The lesson I keep relearning: when “obviously correct order” and “actually correct order” disagree, the hardware is usually right. If a peripheral’s FIFO is meant to be filled concurrently with being drained, you can’t fill it sequentially before signalling the drain, however much safer that feels.

Gotcha 3: the post-IBI Stop turned my repeated-Start into a fresh frame

The third one took longer to believe than it did to find. With clocks correct and the IBI ordering fixed, Rust↔Rust soak still failed — much later — and the failure mode was that the target’s directed-read response was misaligned by a byte, or surfaced as InvalidStart immediately after a successful IBI.

The IBI itself was clean. The handshake worked. The TX FIFO was loaded correctly. The problem was that the controller side, in async_wait_for_ibi, was emitting an async_stop once the IBI completed. That turned the next async_read the caller issued into a fresh Start at the dynamic address, rather than the repeated-Start the target’s pre-loaded response was sitting there expecting. The target was set up for Sr→addr→R; the controller handed it Stop→Start→addr→R; the framing went sideways.

The fix is to delete the async_stop. After a successful IBI the bus is already in NORMACT and the controller can issue a repeated-Start directly into the directed-read. The function’s doc comment now spells out at some length why putting the Stop back would be wrong, because the temptation to “clean up after yourself” by trailing every transaction with a Stop is real.

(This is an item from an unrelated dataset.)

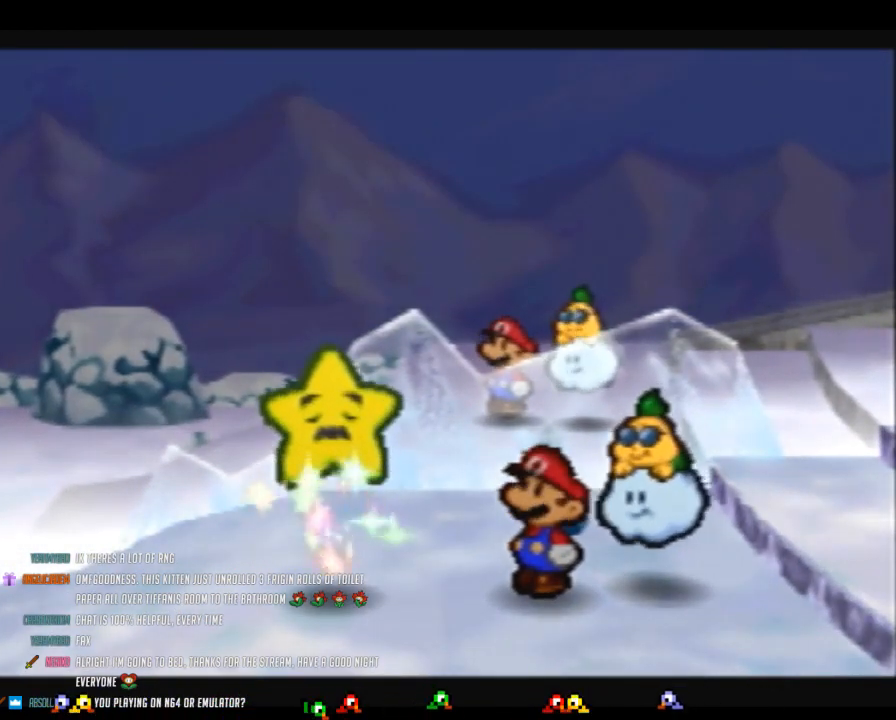
{"buttons": ["B"], "left_stick": "center", "events": []}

The lesson is shorter than the bug: I3C, like I²C, distinguishes Start, repeated-Start, and Stop, and the target’s response state machine cares which one comes next. Pre-load a response for a repeated-Start, hand the target a fresh Start instead, and you don’t get a parity error — you get a perfectly framed read that returns the wrong bytes. That’s the worst kind of bug to have in soak: the symptom looks like data corruption, not a protocol violation.

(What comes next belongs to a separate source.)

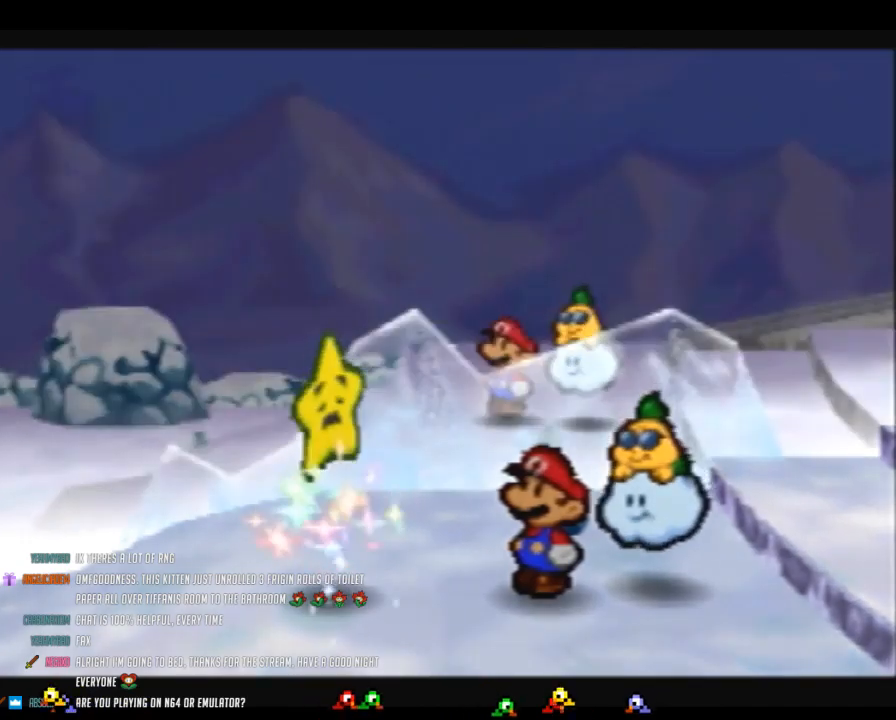
{"buttons": ["B"], "left_stick": "center", "events": []}
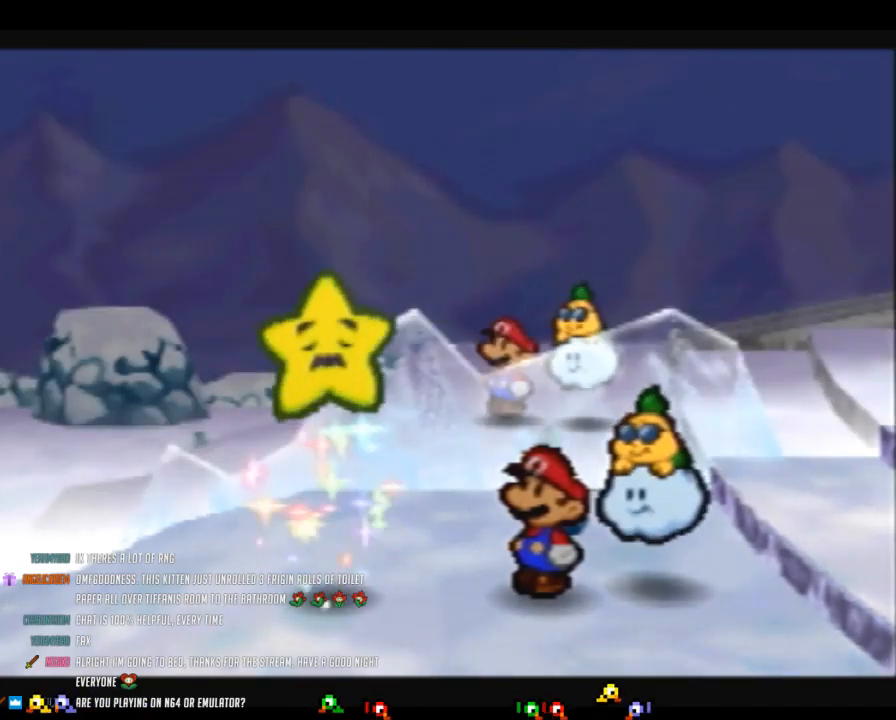
{"buttons": ["B"], "left_stick": "center", "events": []}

What I’d do first next time

If I were starting an I3C target bring-up on this family of silicon tomorrow, in this order:

First, set the I3C functional clock to 12 MHz exactly and verify SCONFIG.BAMATCH post-init against the spec’s 1 µs bus-available minimum. The HAL’s formula is correct; whether the input clock makes it produce a legal value is on you. FRO_LF /1 gives you 12 MHz exact and matches the SDK.

Second, add a dump_registers() method to both controller and target from day one and call it after init in the examples. One defmt line each, every M* / S* register as a raw u32. The cost is trivial; the diagnostic value the first time something goes weird against a known-good reference is disproportionate. Of course, remember to remove that method prior to producing a PR. That method is easy to write and only useful when things go awry. In general, we don’t need it.

Third, mirror the vendor SDK’s ordering on anything that combines DMA, FIFO, and bus signalling even if it looks wrong: arm DMA, signal the bus, then wait for completion. Don’t drain the FIFO before raising the IBI. Don’t emit a Stop after an IBI if the next thing you expect is a directed read.

Those three would have saved me the bulk of the bring-up time.

What this doesn’t cover

One developer, one family of silicon, two boards on a bench. I have no idea how I3C target mode looks on other vendors’ IP, and I’d be surprised if specific register names, FIFO depths, or clock-tree dependencies transferred. The PR also contains a handful of smaller fixes I didn’t write up — a stale MERRWARN warning leaking across frames, a racy state == Slvreq guard in the IBI wake path, a controller-side ODHPP-vs-baud-rate calculation race — each of which fixed a real failure but wasn’t structurally interesting enough to earn a section. Read the PR if you want the full list.

If you’re bringing up I3C target mode on MCXA, I hope this saves you the half-week. If you’re doing it on something else and one of these patterns rhymes with what you’re seeing, I’d genuinely like to hear about it.